Cure of infection is characterized by the sustained virological response, defined as undetectable HCV RNA in peripheral blood by means of sensitive molecular biology-based techniques. Until recently, treatment of chronic hepatitis C was based on the combination of a pegylated form of interferon (IFN)-a (pegylation improves the pharmacokinetic and pharmacodynamic properties and enhances the antiviral potency of IFN) and ribavirin [8-10]. This combination cures approximately 80% of infections in patients infected with HCV genotypes 2 or 3, but only 40%-50% Tofacitinib in patients infected with genotypes 1 or 4. This emphasizes the need for more efficient antiviral strategies. Over the past 10 years, a number of models have been developed to study the HCV lifecycle and screen for potential HCV inhibitors . These models include cellfree enzyme assays for the HCV NS3-4A protease and RNA-dependent RNA polymerase, hepatoma cell lines harboring subgenomic and genomic replicons (nucleicacids capable of autonomous replication), an infectious cell culture system (limited to genotype 2a), and humanized mouse models infectable by HCV. They led to the PI3K inhibition development of antiviral agents that specifically target a viral function, now collectively termed ??direct acting antivirals.

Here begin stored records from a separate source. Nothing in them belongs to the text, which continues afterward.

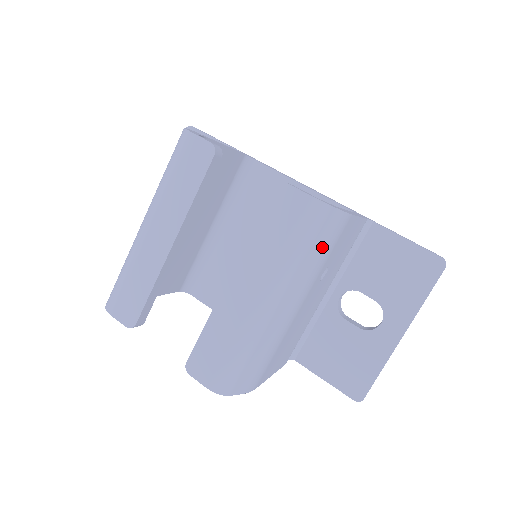
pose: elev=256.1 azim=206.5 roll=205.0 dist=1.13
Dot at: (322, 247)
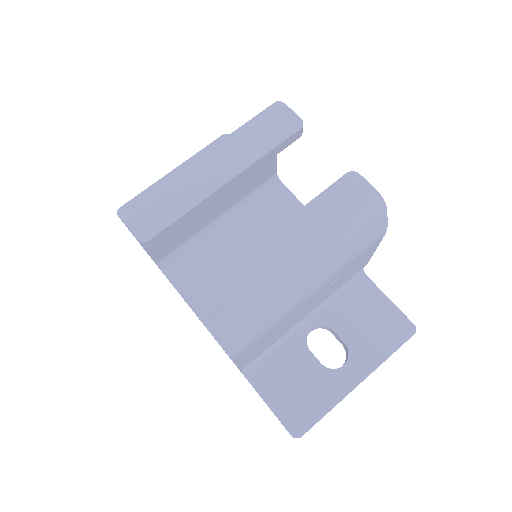
Dot at: (360, 243)
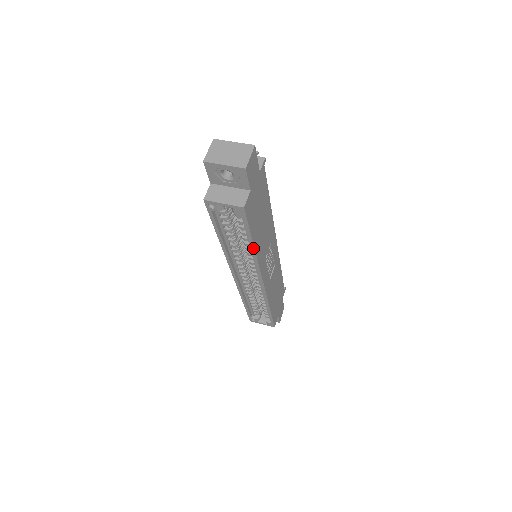
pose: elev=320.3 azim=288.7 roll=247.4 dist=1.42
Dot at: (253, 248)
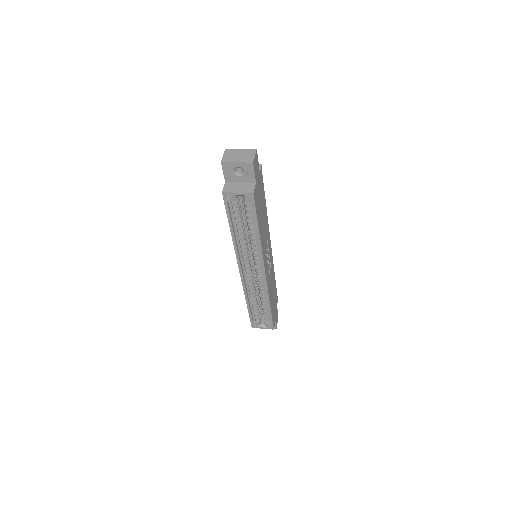
Dot at: (258, 235)
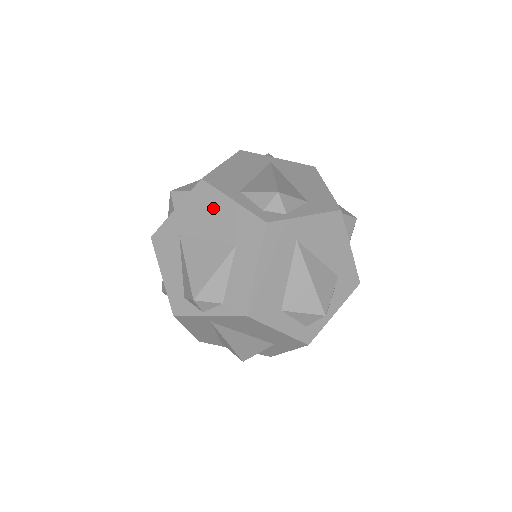
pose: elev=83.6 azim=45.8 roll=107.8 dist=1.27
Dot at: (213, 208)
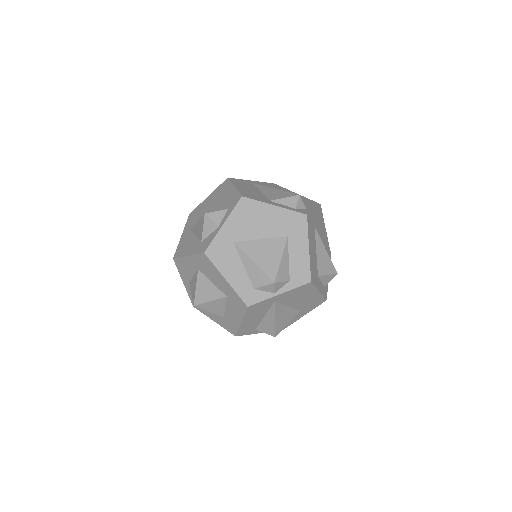
Dot at: (259, 215)
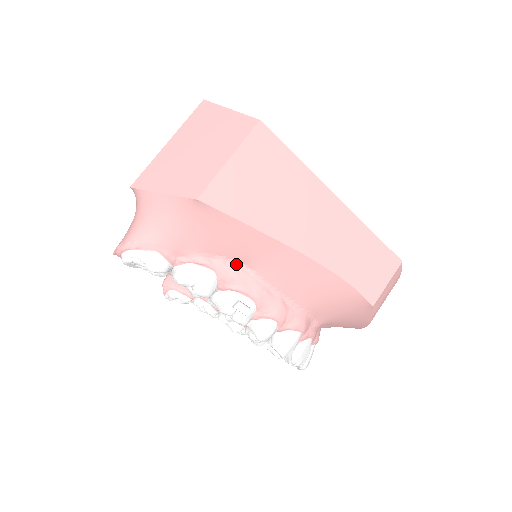
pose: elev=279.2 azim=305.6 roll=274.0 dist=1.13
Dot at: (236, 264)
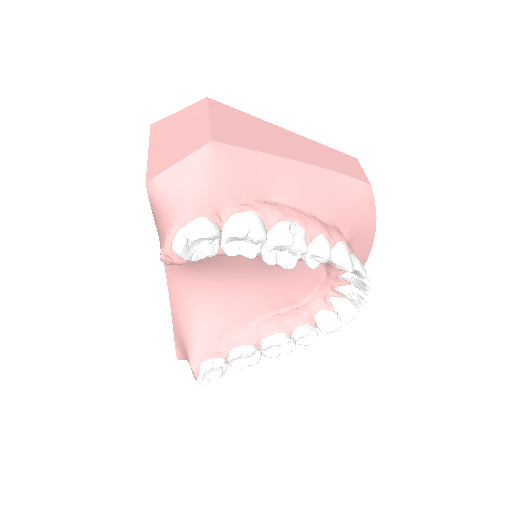
Dot at: (265, 201)
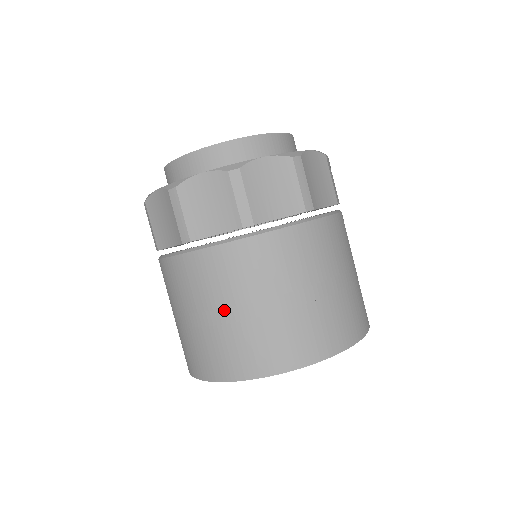
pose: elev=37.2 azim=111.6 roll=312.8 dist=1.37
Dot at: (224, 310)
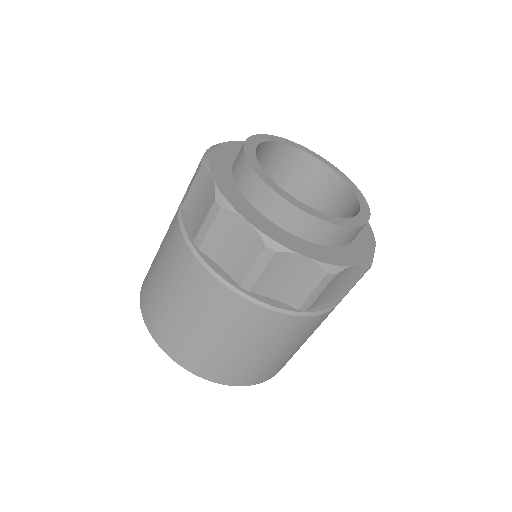
Dot at: (233, 343)
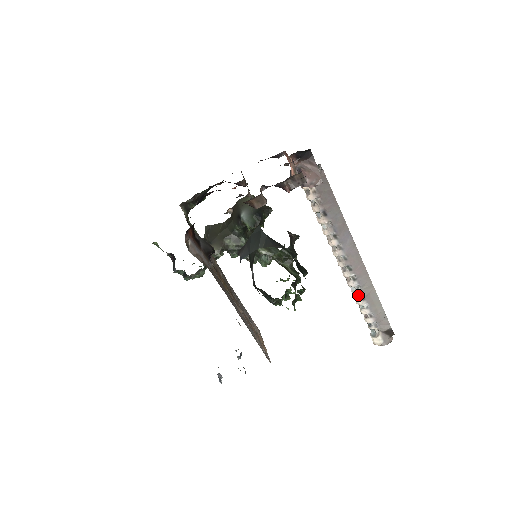
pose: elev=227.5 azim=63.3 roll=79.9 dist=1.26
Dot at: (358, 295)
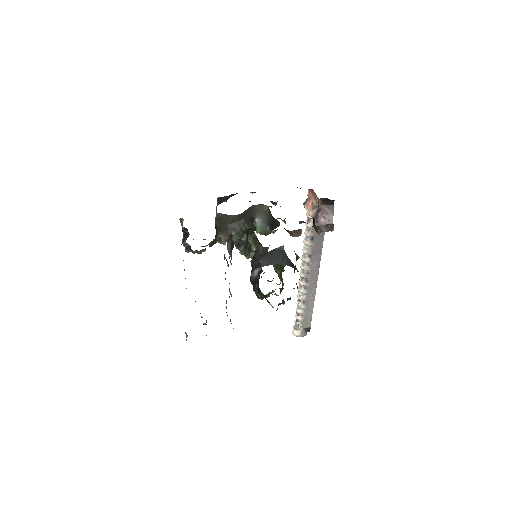
Dot at: (302, 299)
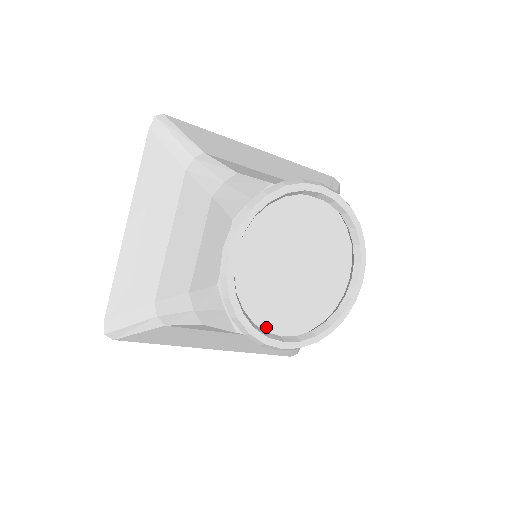
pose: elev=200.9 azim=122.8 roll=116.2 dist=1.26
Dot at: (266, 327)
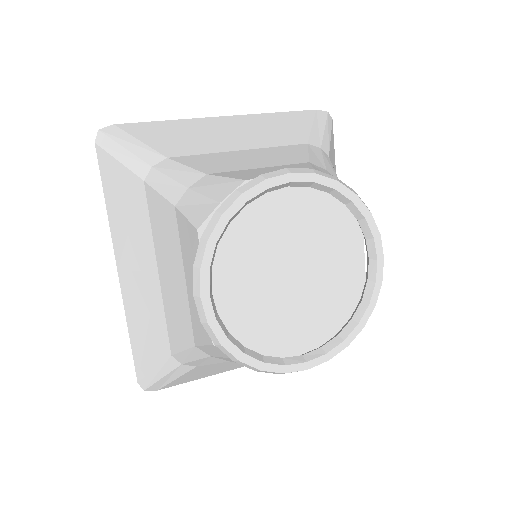
Dot at: (215, 268)
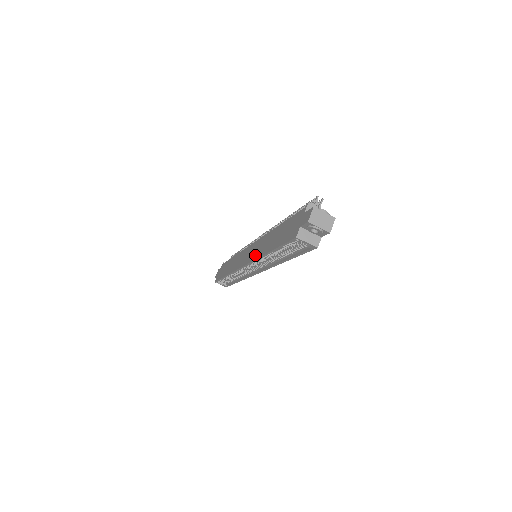
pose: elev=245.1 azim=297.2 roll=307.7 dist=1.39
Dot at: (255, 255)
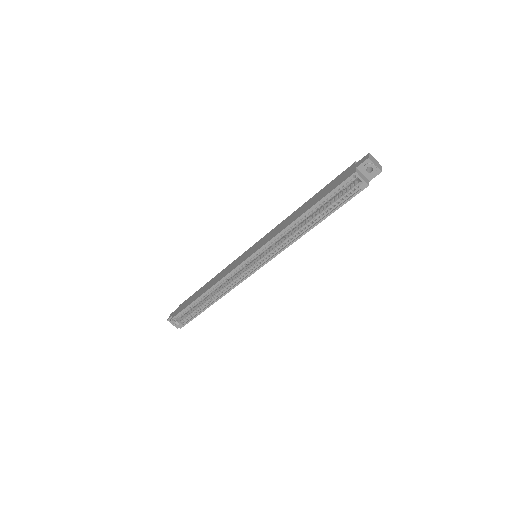
Dot at: (272, 235)
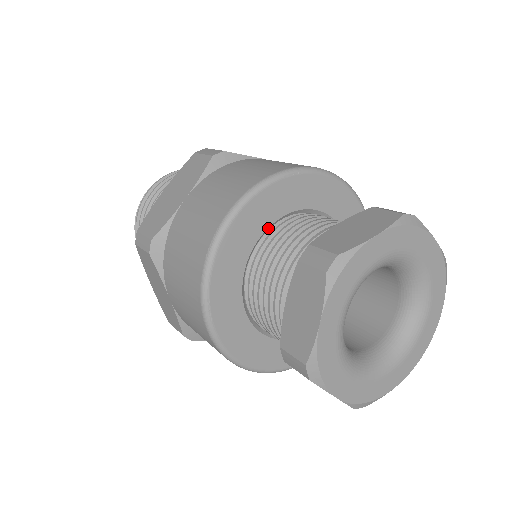
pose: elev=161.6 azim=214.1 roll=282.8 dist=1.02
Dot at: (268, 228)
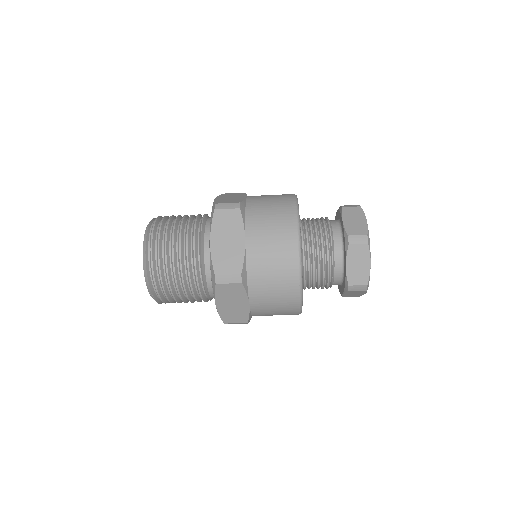
Dot at: occluded
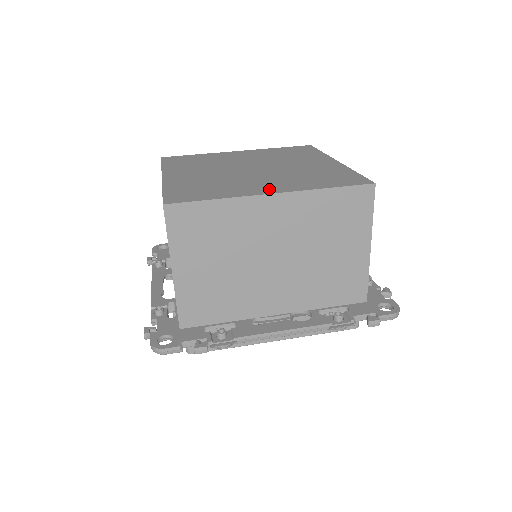
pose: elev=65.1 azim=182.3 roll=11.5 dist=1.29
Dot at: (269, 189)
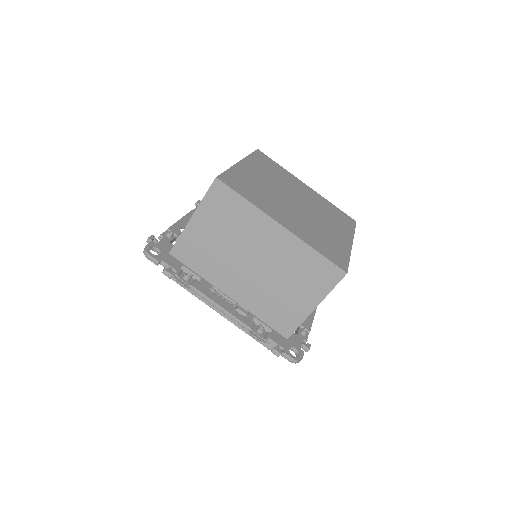
Dot at: (284, 221)
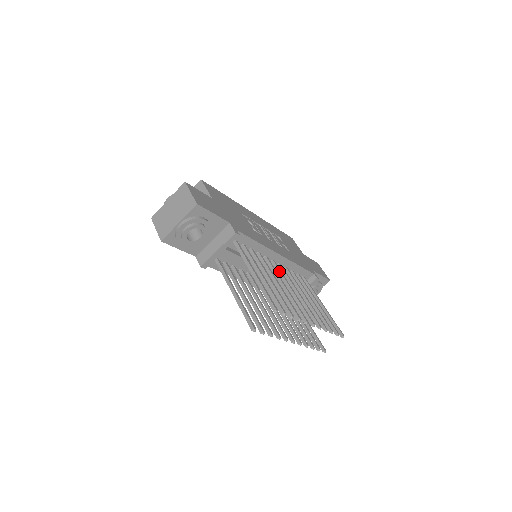
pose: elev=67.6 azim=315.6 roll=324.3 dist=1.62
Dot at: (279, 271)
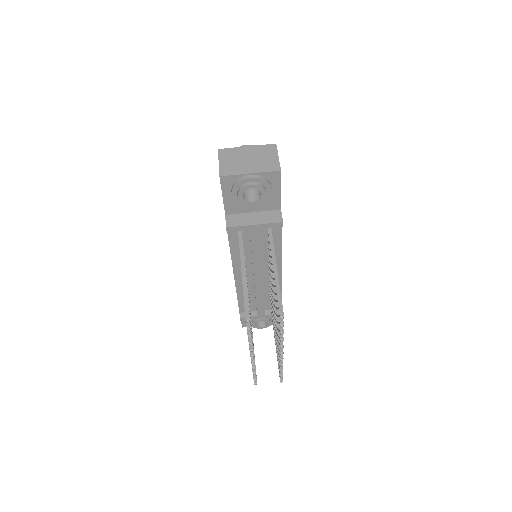
Dot at: occluded
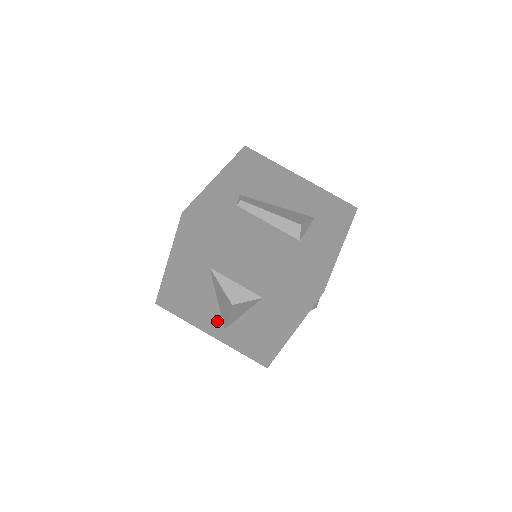
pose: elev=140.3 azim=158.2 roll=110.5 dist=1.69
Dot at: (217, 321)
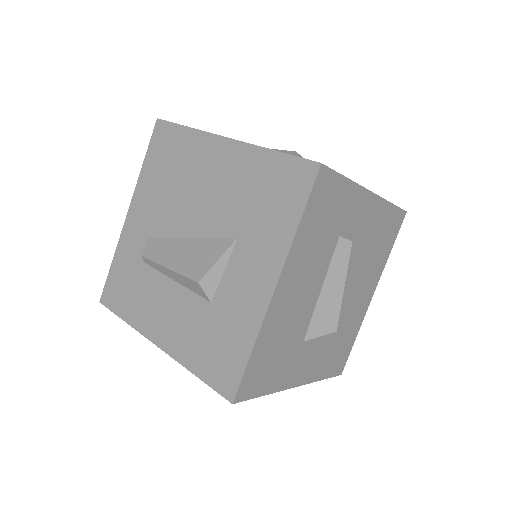
Dot at: occluded
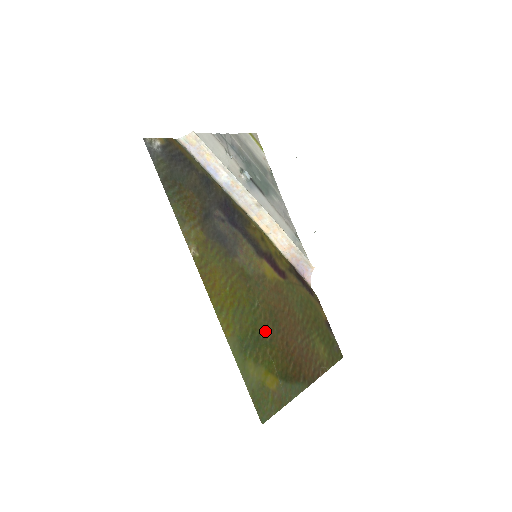
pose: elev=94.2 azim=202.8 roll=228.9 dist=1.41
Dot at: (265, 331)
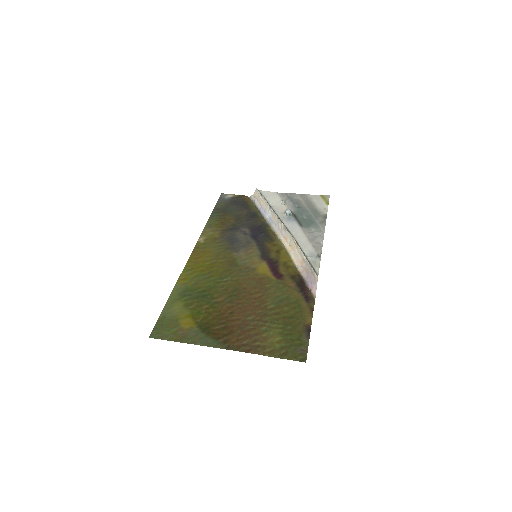
Dot at: (217, 296)
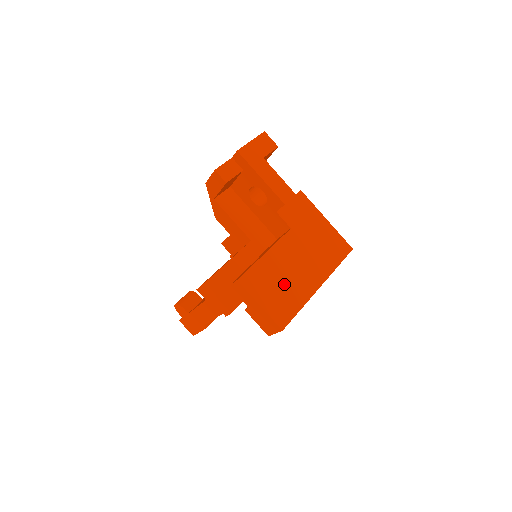
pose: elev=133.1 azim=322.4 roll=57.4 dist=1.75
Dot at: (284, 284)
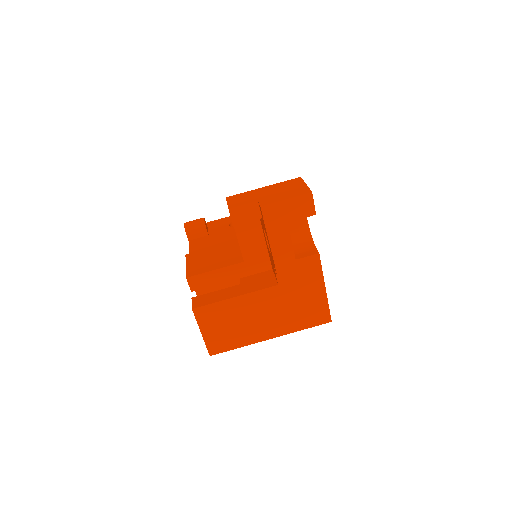
Dot at: (236, 326)
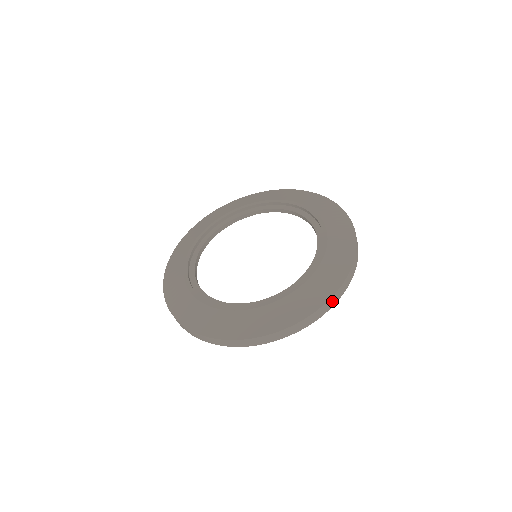
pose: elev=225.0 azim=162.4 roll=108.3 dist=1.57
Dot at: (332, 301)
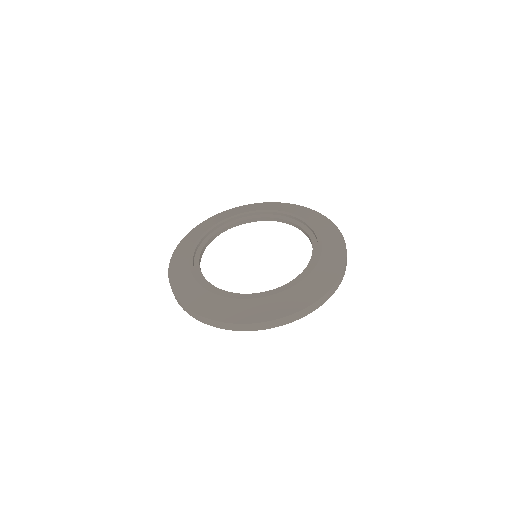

In addition, host-targeted agents that inhibit HCV replication are also in development. This article describes the direct acting antivirals that have recently been approved and direct acting antivirals and host-targeted agents that have been tested inHCV-infected patients and discusses their current paths of clinical development: with or without IFN-a. New HCV drugs in development In principle, every step of the gsk3 HCV lifecycle, including receptor binding, endocytosis, fusion, uncoating, translation, polyprotein processing, RNA replication, virion assembly, maturation, transport and release, can be a target for new anti-HCV drugs . Thus far, drugs targeting two major steps of the HCV lifecycle have reached clinical development. They include inhibitors of the HCV NS3-4A protease that block polyprotein processing and several drug families that block viral replication, including nucleoside/nucleotide inhibitors of the HCV RNAdependent RNA polymerase, non-nucleoside inhibitors of the HCV RNA-dependent RNA polymerase, and inhibitors of the NS5A viral protein which plays a regulatory role in replication. Host-targeted agents that inhibit the host cell protein cyclophilin A, a protein required to interact with the replication complex for efficient viral genome production, are also in clinical development. Table 1 summarizes the drugs that have been tested in clinical trials and for which results have been published or presented at medical meetings as of November 2011.